TALLADEGA, Ala. — The slumping Roush Fenway Racing organization got a slight boost Friday when Ricky Stenhouse Jr. and Vancouver’s Greg Biffle paced the field in a pair of practice sessions at Talladega Superspeedway.
Stenhouse turned in the fastest lap at 200.780 mph in the first session Friday, and Biffle topped the second at 197.859.
Both drivers credited the draft for their fast laps, but will take it however it comes in this season of small gains.
“We know it’s a speedway and catching the right draft is what helps you propel up the board, but it’s always nice to see,” said Stenhouse, who celebrated a season-best finish of fourth three weeks ago at Bristol. “It doesn’t matter what track you’re at you like to win practice, win qualifying and win the race, so it’s a good start for us.
Stenhouse, who followed his strong Bristol run with a 28th-place finish Sunday at Richmond, believes his No. 17 Ford is strong enough to contend for the win Sunday. The reality is, it’s a wide-open field at Talladega, where NASCAR requires the use of horsepower-sapping restrictor plates and multi-car accidents are common.
It can lead to chaotic finishes and random winners, which Stenhouse acknowledged.
But he’ll take his first career Sprint Cup Series race anyway he can get it.
“I don’t care if it’s in one piece as long as I cross the finish line first. I’ll do it upside-down. I don’t care,” he said.
Stenhouse missed the Talladega race last October when drivers attempted to manipulate the qualifying process and it ended with him being shut out from the 43-car field. It was a huge blow for a top-funded organization and again showed that NASCAR’s group qualifying system wasn’t suited for plate races.
But NASCAR stuck with the system for the season-opening Daytona 500, and driver manipulation again made it a debacle.
So NASCAR scrapped it for this weekend and will use a hybrid format of single-car qualifying and knockout rounds.
Qualifying on Saturday for the Sprint Cup race will be in two rounds with the 12 fastest cars advancing to the final round.
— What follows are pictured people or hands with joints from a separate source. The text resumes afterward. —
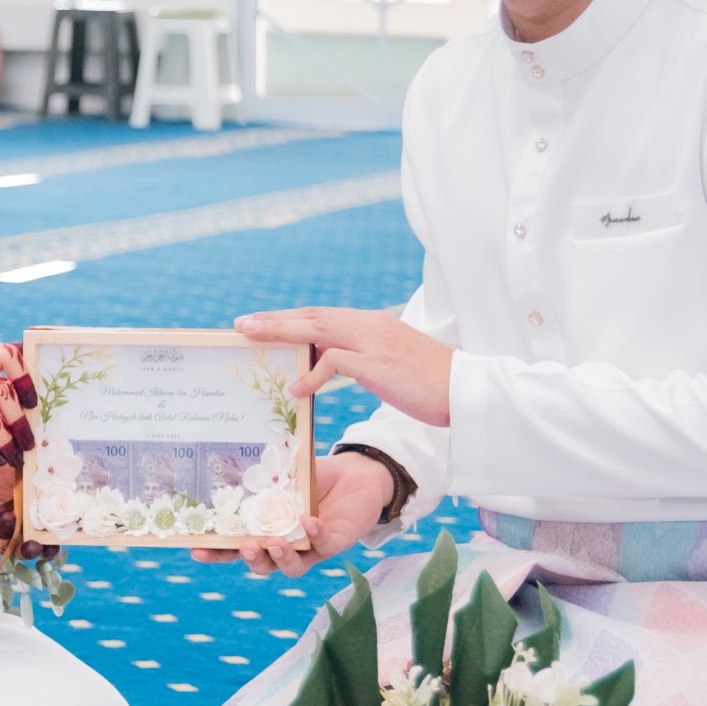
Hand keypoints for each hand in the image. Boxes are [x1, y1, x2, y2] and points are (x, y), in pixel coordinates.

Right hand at [191, 452, 393, 577]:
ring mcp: (309, 548)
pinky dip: (315, 536)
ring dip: (280, 558)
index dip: (216, 551)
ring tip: (274, 543)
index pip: (235, 545)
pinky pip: (323, 547)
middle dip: (250, 559)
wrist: (355, 474)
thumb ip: (264, 474)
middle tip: (245, 546)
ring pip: (291, 568)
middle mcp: (285, 543)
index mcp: (265, 528)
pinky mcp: (335, 543)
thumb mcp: (284, 471)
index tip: (197, 549)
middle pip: (261, 564)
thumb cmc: (314, 475)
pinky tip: (309, 522)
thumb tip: (231, 463)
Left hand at [235, 307, 453, 426]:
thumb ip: (357, 358)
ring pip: (318, 329)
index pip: (320, 315)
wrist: (465, 390)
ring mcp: (374, 342)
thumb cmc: (428, 382)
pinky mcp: (379, 364)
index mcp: (370, 324)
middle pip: (312, 316)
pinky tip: (296, 388)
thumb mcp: (387, 364)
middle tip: (241, 325)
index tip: (258, 323)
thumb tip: (323, 365)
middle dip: (274, 320)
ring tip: (252, 339)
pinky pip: (336, 362)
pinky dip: (313, 373)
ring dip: (282, 333)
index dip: (287, 318)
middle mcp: (369, 326)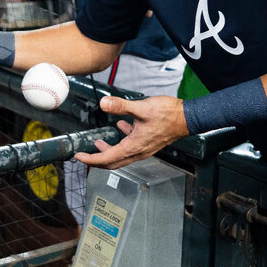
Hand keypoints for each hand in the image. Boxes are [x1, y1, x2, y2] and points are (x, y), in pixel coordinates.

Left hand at [73, 96, 188, 169]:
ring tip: (98, 143)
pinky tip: (121, 127)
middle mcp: (138, 152)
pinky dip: (121, 141)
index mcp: (133, 147)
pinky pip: (131, 147)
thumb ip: (120, 106)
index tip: (78, 156)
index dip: (90, 159)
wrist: (188, 117)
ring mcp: (144, 149)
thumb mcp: (141, 107)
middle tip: (83, 155)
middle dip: (96, 160)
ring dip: (108, 151)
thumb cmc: (168, 114)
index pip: (107, 159)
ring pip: (121, 156)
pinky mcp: (149, 143)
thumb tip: (103, 103)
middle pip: (112, 163)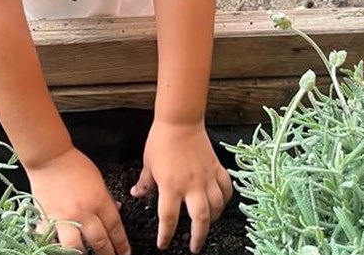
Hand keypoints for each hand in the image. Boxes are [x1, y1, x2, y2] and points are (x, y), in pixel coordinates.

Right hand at [25, 147, 129, 254]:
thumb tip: (116, 210)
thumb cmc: (74, 164)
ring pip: (76, 247)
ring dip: (82, 254)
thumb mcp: (98, 179)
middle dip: (108, 253)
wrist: (50, 157)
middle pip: (99, 241)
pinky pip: (50, 239)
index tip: (125, 252)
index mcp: (98, 200)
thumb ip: (107, 198)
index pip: (115, 228)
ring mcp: (64, 218)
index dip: (122, 244)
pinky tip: (58, 248)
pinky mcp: (48, 219)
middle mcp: (83, 212)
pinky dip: (53, 245)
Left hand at [131, 120, 231, 252]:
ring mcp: (206, 177)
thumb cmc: (161, 139)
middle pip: (200, 219)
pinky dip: (225, 198)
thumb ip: (145, 183)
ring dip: (213, 219)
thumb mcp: (148, 164)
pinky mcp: (216, 168)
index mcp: (171, 186)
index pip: (168, 219)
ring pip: (216, 206)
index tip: (163, 244)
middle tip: (195, 247)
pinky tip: (221, 203)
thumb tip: (137, 194)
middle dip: (198, 237)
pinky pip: (226, 188)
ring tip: (207, 225)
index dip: (166, 235)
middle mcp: (191, 185)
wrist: (180, 120)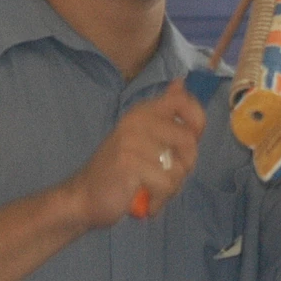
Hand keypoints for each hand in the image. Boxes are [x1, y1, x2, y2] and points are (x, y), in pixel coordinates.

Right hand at [64, 78, 204, 226]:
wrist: (84, 197)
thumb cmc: (119, 170)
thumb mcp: (143, 136)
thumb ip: (165, 112)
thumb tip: (180, 81)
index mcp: (142, 112)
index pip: (182, 101)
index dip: (197, 121)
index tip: (189, 141)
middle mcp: (137, 121)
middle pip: (189, 140)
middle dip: (184, 167)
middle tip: (165, 177)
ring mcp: (132, 141)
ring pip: (179, 168)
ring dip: (170, 187)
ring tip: (152, 189)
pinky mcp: (129, 163)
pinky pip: (166, 184)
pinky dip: (160, 199)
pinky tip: (146, 200)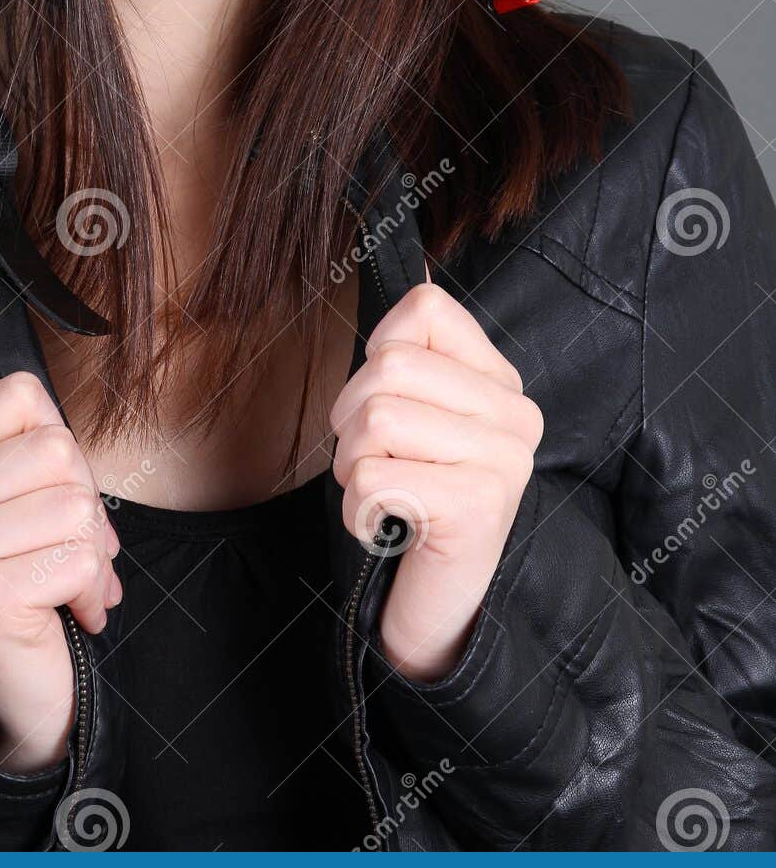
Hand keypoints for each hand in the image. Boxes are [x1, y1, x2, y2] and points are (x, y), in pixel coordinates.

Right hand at [0, 369, 121, 773]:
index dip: (61, 442)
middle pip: (57, 450)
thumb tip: (72, 450)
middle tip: (70, 550)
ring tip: (70, 582)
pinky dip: (93, 591)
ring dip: (94, 554)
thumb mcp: (36, 498)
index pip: (19, 395)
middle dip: (86, 505)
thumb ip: (46, 452)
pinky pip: (78, 561)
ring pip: (74, 506)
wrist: (25, 685)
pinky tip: (72, 612)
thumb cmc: (40, 576)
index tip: (51, 493)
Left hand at [329, 268, 542, 682]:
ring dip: (352, 468)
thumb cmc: (414, 505)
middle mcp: (517, 414)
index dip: (377, 352)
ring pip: (376, 418)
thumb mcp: (412, 419)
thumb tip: (404, 260)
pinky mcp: (480, 505)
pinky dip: (358, 509)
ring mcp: (505, 459)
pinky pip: (377, 476)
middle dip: (350, 420)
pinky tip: (388, 528)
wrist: (442, 608)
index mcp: (501, 382)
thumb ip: (410, 354)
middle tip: (374, 465)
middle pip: (388, 366)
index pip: (424, 307)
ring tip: (381, 495)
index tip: (387, 406)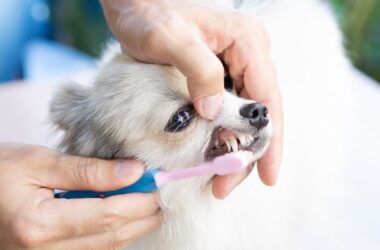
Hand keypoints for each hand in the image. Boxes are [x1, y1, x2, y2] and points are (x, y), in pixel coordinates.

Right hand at [0, 144, 159, 248]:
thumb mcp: (38, 162)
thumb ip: (87, 170)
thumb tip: (133, 170)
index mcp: (40, 224)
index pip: (108, 214)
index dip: (140, 199)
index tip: (159, 182)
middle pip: (111, 235)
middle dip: (143, 215)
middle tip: (163, 195)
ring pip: (105, 246)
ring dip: (133, 226)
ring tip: (152, 205)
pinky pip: (91, 249)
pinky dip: (113, 233)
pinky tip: (125, 217)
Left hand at [100, 0, 282, 197]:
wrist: (134, 4)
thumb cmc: (150, 14)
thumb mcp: (171, 39)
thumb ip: (200, 72)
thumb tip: (214, 113)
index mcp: (247, 42)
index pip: (268, 98)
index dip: (269, 139)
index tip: (266, 175)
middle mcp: (248, 54)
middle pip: (258, 112)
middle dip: (246, 151)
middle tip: (224, 184)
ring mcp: (234, 64)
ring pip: (243, 115)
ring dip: (232, 146)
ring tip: (216, 176)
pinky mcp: (218, 73)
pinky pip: (227, 109)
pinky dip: (220, 133)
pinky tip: (210, 152)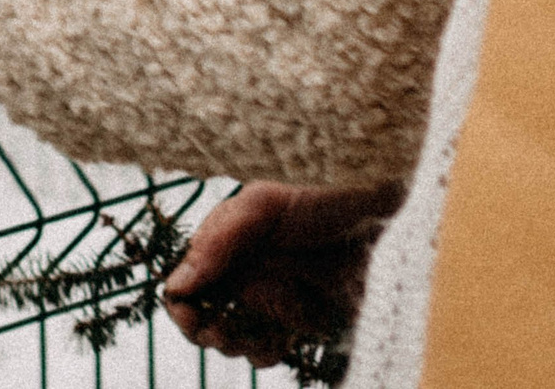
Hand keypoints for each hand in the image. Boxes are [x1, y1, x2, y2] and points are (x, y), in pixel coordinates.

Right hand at [161, 181, 399, 365]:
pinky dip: (264, 352)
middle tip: (222, 334)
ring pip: (231, 337)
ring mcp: (265, 300)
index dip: (182, 303)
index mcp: (225, 243)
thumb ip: (218, 241)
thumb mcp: (263, 207)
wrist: (377, 223)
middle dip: (205, 330)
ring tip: (251, 336)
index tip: (191, 315)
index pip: (186, 280)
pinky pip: (265, 348)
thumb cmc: (322, 202)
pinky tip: (278, 343)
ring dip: (235, 344)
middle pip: (202, 315)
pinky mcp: (293, 323)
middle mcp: (239, 273)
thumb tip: (177, 284)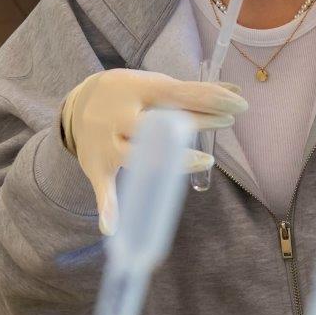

The cars will be released at predetermined timed intervals and get one lap each.
Among the drivers who were thrilled with the change was Stenhouse girlfriend Danica Patrick.
“Ricky and I looked at each other this morning and we go, ‘I’m so glad the qualifying has changed,’ ” Patrick said Friday. “It just was, I feel, like a very unnecessary stress for everybody. I felt like I was on ‘Survivor’ and trying to make alliances and finding out the best thing to do was to not have any and just be the one that tags onto the group, because nobody really cared if it was just one car.”
Reigning NASCAR champion Kevin Harvick praised what qualifying has become after a disastrous Daytona 500 session that saw accidents that sent drivers into backup cars.
“We were tearing up a lot of racecars in qualifying,” he said. “It just didn’t work. Running last to be first just didn’t make sense in a lot of our heads. I think the sped-up single-car process with one lap, hopefully it makes as much sense as everybody thinks it’s going to, and make the process that much better.”
Biffle thinks the qualifying format it will work out well for the Roush cars, which have the speed to earn strong starting spots for Sunday.
“I’m really happy with the way they changed qualifying because it’s the speed of the car — it’s not who got the lucky lane or who got a draft or who laid back so far and got sucked up on a big run,” Biffle said. “For this type of racing we need to probably do this kind of qualifying like we’re going to do. I feel like that’s the right way to do it.”